In desperation you seek out a therapist to find answers to the questions that plague you: How did this film get made? Who sanctioned it? Has Willem Dafoe experienced any subsequent embarrassment? Who designed his suit? Have I seen any other movies this bad? Does the writer/director really believe my IQ is sub-92? Who makes that kind of orangey fake blood, and why do they still use it when it looks so false? Have I seen acting this poor since our high school production of Grease? Has any previous movie stolen so widely, so indiscriminately, so artlessly and so cynically from forerunners upon whose success it's hoping to hitch a free ride? Why don't directors tell the actors to stop moving their eyes after they've been killed? Is it really true that all evil people in the world are bald, tall and weigh 300 pounds? Has Billy Connolly ever been worse than this? OK, accepting that he has - because even Connolly's huge ego must remember his string of dire performances in such things as Timeline, Beverly Hills Ninja and The Man Who Sued God - will he now go back to supplementing the Connolly millions only through stand-up comedy, which he does exceptionally well, and give a real actor a chance to make a few shillings in the acting world? Or is Connolly committed to raking in the shekels no matter how dishonestly earned?

I could spend time critiquing this film's dubious and infantile morality, the hokum posited as philosophy, the poor writing, the self-indulgent, careless and flabby directing, the 'by-the-numbers' acting, the terrible Irish accents ('to be sure, to be sure ... ah begorrah!') and the immature plot, but I won't because it's already been done in numerous other reviews on this site. This film is poor. Very poor. To get sucked in and carried along by this storyline you don't so much need a suspension of disbelief as a full lobotomy, and the Director is shameless about reminding you of that every few minutes because he really is an arrogant man who genuinely believes you're far too dumb to notice.

In conclusion, here's the main question: How exercised about a film do you need to be to go and write a review about it? For most people, I think the answer is 'pretty gol'darned exercised'. For the majority of us with bars to visit, drinks to drink, lives to live and no interest in the hobby of review writing, we either need to really love, or really hate, a movie before we can be motivated to share that love or vent that spleen.

This movie has 800+ reviews on IMDb alone. To put that in context, major movies like Godfather II with 500+ reviews, The Good the Bad and the Ugly (540+), One Flew Over the Cuckoo's Nest (500+), Star Wars: Episode V - The Empire Strikes Back (680+) and Goodfellas (750+) are all lagging waaaay behind this gem!!

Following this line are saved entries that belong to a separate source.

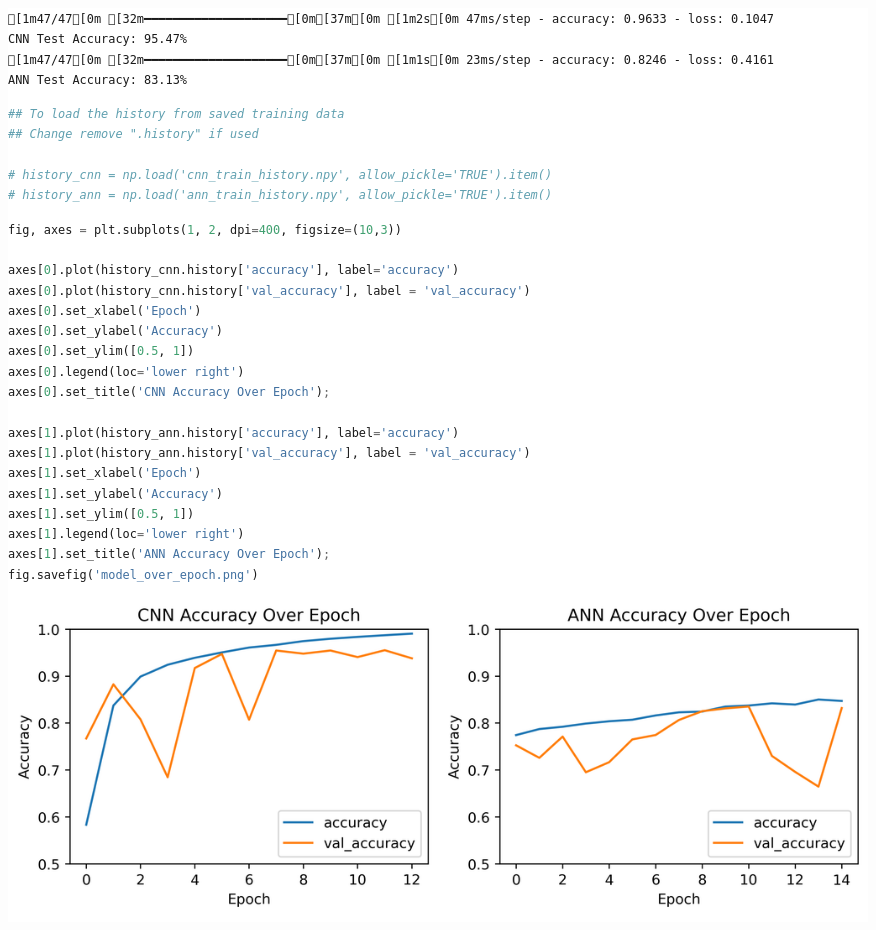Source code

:     [1m47/47[0m [32m━━━━━━━━━━━━━━━━━━━━[0m[37m[0m [1m2s[0m 47ms/step - accuracy: 0.9633 - loss: 0.1047
    CNN Test Accuracy: 95.47%
    [1m47/47[0m [32m━━━━━━━━━━━━━━━━━━━━[0m[37m[0m [1m1s[0m 23ms/step - accuracy: 0.8246 - loss: 0.4161
    ANN Test Accuracy: 83.13%



```python
## To load the history from saved training data
## Change remove ".history" if used

# history_cnn = np.load('cnn_train_history.npy', allow_pickle='TRUE').item()
# history_ann = np.load('ann_train_history.npy', allow_pickle='TRUE').item()
```


```python
fig, axes = plt.subplots(1, 2, dpi=400, figsize=(10,3))

axes[0].plot(history_cnn.history['accuracy'], label='accuracy')
axes[0].plot(history_cnn.history['val_accuracy'], label = 'val_accuracy')
axes[0].set_xlabel('Epoch')
axes[0].set_ylabel('Accuracy')
axes[0].set_ylim([0.5, 1])
axes[0].legend(loc='lower right')
axes[0].set_title('CNN Accuracy Over Epoch');

axes[1].plot(history_ann.history['accuracy'], label='accuracy')
axes[1].plot(history_ann.history['val_accuracy'], label = 'val_accuracy')
axes[1].set_xlabel('Epoch')
axes[1].set_ylabel('Accuracy')
axes[1].set_ylim([0.5, 1])
axes[1].legend(loc='lower right')
axes[1].set_title('ANN Accuracy Over Epoch');
fig.savefig('model_over_epoch.png')
```


    
![png](output_45_0.png)
    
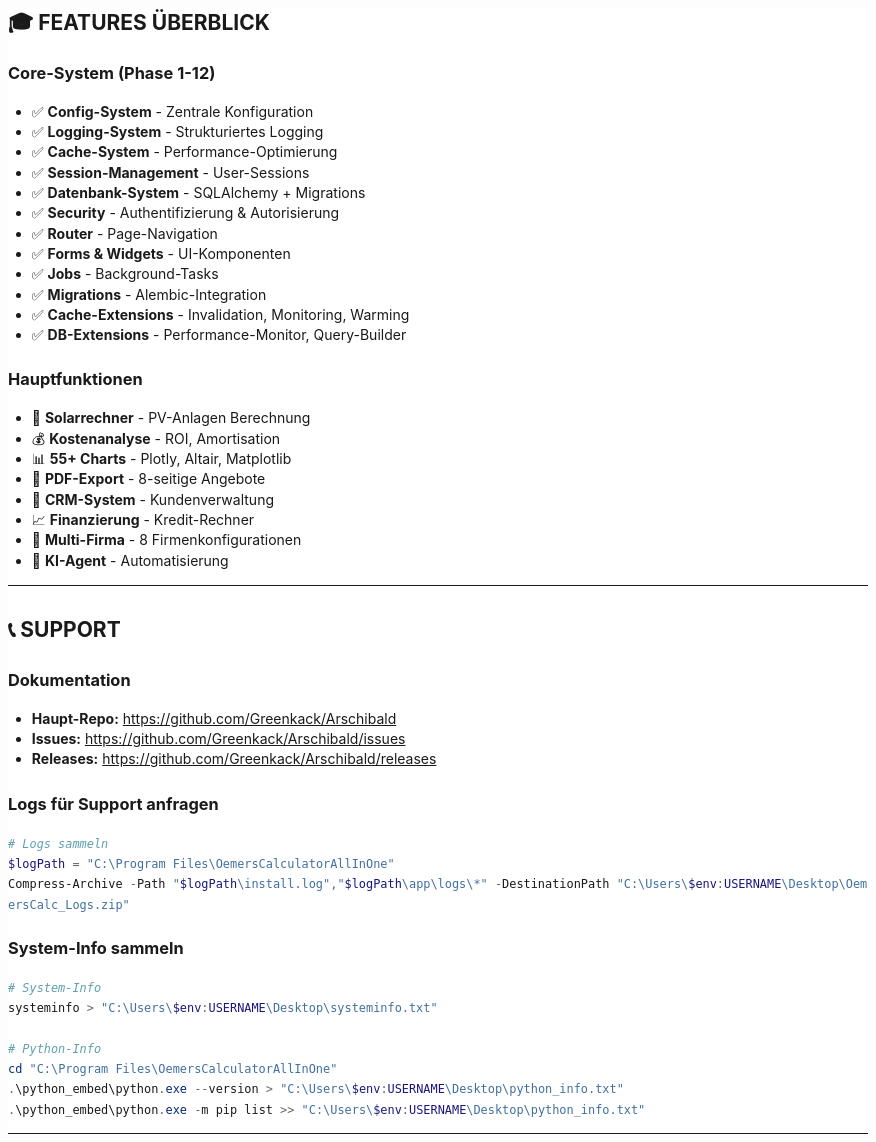 ## 🎓 FEATURES ÜBERBLICK

### Core-System (Phase 1-12)

- ✅ **Config-System** - Zentrale Konfiguration
- ✅ **Logging-System** - Strukturiertes Logging
- ✅ **Cache-System** - Performance-Optimierung
- ✅ **Session-Management** - User-Sessions
- ✅ **Datenbank-System** - SQLAlchemy + Migrations
- ✅ **Security** - Authentifizierung & Autorisierung
- ✅ **Router** - Page-Navigation
- ✅ **Forms & Widgets** - UI-Komponenten
- ✅ **Jobs** - Background-Tasks
- ✅ **Migrations** - Alembic-Integration
- ✅ **Cache-Extensions** - Invalidation, Monitoring, Warming
- ✅ **DB-Extensions** - Performance-Monitor, Query-Builder

### Hauptfunktionen

- 🔢 **Solarrechner** - PV-Anlagen Berechnung
- 💰 **Kostenanalyse** - ROI, Amortisation
- 📊 **55+ Charts** - Plotly, Altair, Matplotlib
- 📄 **PDF-Export** - 8-seitige Angebote
- 👥 **CRM-System** - Kundenverwaltung
- 📈 **Finanzierung** - Kredit-Rechner
- 🏢 **Multi-Firma** - 8 Firmenkonfigurationen
- 🤖 **KI-Agent** - Automatisierung

---

## 📞 SUPPORT

### Dokumentation

- **Haupt-Repo:** <https://github.com/Greenkack/Arschibald>
- **Issues:** <https://github.com/Greenkack/Arschibald/issues>
- **Releases:** <https://github.com/Greenkack/Arschibald/releases>

### Logs für Support anfragen

```powershell
# Logs sammeln
$logPath = "C:\Program Files\OemersCalculatorAllInOne"
Compress-Archive -Path "$logPath\install.log","$logPath\app\logs\*" -DestinationPath "C:\Users\$env:USERNAME\Desktop\OemersCalc_Logs.zip"
```

### System-Info sammeln

```powershell
# System-Info
systeminfo > "C:\Users\$env:USERNAME\Desktop\systeminfo.txt"

# Python-Info
cd "C:\Program Files\OemersCalculatorAllInOne"
.\python_embed\python.exe --version > "C:\Users\$env:USERNAME\Desktop\python_info.txt"
.\python_embed\python.exe -m pip list >> "C:\Users\$env:USERNAME\Desktop\python_info.txt"
```

---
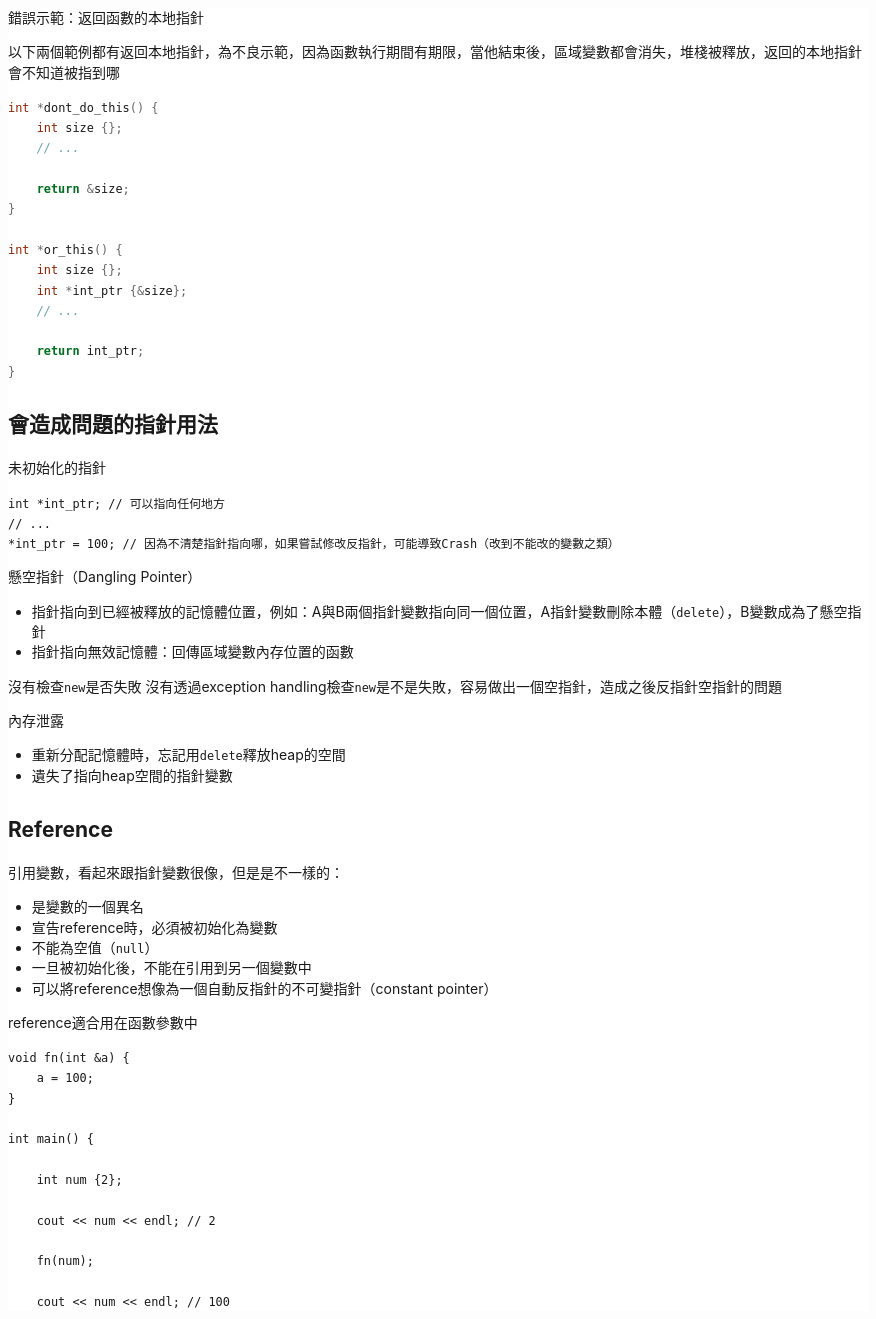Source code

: 錯誤示範：返回函數的本地指針

以下兩個範例都有返回本地指針，為不良示範，因為函數執行期間有期限，當他結束後，區域變數都會消失，堆棧被釋放，返回的本地指針會不知道被指到哪

```cpp
int *dont_do_this() {
    int size {};
    // ...
    
    return &size;
}

int *or_this() {
    int size {};
    int *int_ptr {&size};
    // ...
    
    return int_ptr;
}
```

## 會造成問題的指針用法


未初始化的指針
```
int *int_ptr; // 可以指向任何地方
// ...
*int_ptr = 100; // 因為不清楚指針指向哪，如果嘗試修改反指針，可能導致Crash（改到不能改的變數之類）
```

懸空指針（Dangling Pointer）
- 指針指向到已經被釋放的記憶體位置，例如：A與B兩個指針變數指向同一個位置，A指針變數刪除本體（`delete`），B變數成為了懸空指針
- 指針指向無效記憶體：回傳區域變數內存位置的函數

沒有檢查`new`是否失敗
沒有透過exception handling檢查`new`是不是失敗，容易做出一個空指針，造成之後反指針空指針的問題

內存泄露
- 重新分配記憶體時，忘記用`delete`釋放heap的空間
- 遺失了指向heap空間的指針變數

## Reference

引用變數，看起來跟指針變數很像，但是是不一樣的：

- 是變數的一個異名
- 宣告reference時，必須被初始化為變數
- 不能為空值（`null`）
- 一旦被初始化後，不能在引用到另一個變數中
- 可以將reference想像為一個自動反指針的不可變指針（constant pointer）

reference適合用在函數參數中

```
void fn(int &a) {
    a = 100;
}

int main() {
    
    int num {2};
    
    cout << num << endl; // 2
    
    fn(num);
    
    cout << num << endl; // 100
```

I believe that you, as a potential viewer, need to ask yourself why that is. And when you go on to check those reviews you'll notice with a start that a lot of them exist purely because their writers needed to vent their spleen. Look at mine ... I don't normally write reviews but felt I had to do something cathartic to try and rid myself of the noxious residue left by this pestilential offering.

And now I feel cleansed. It worked! The therapist was right.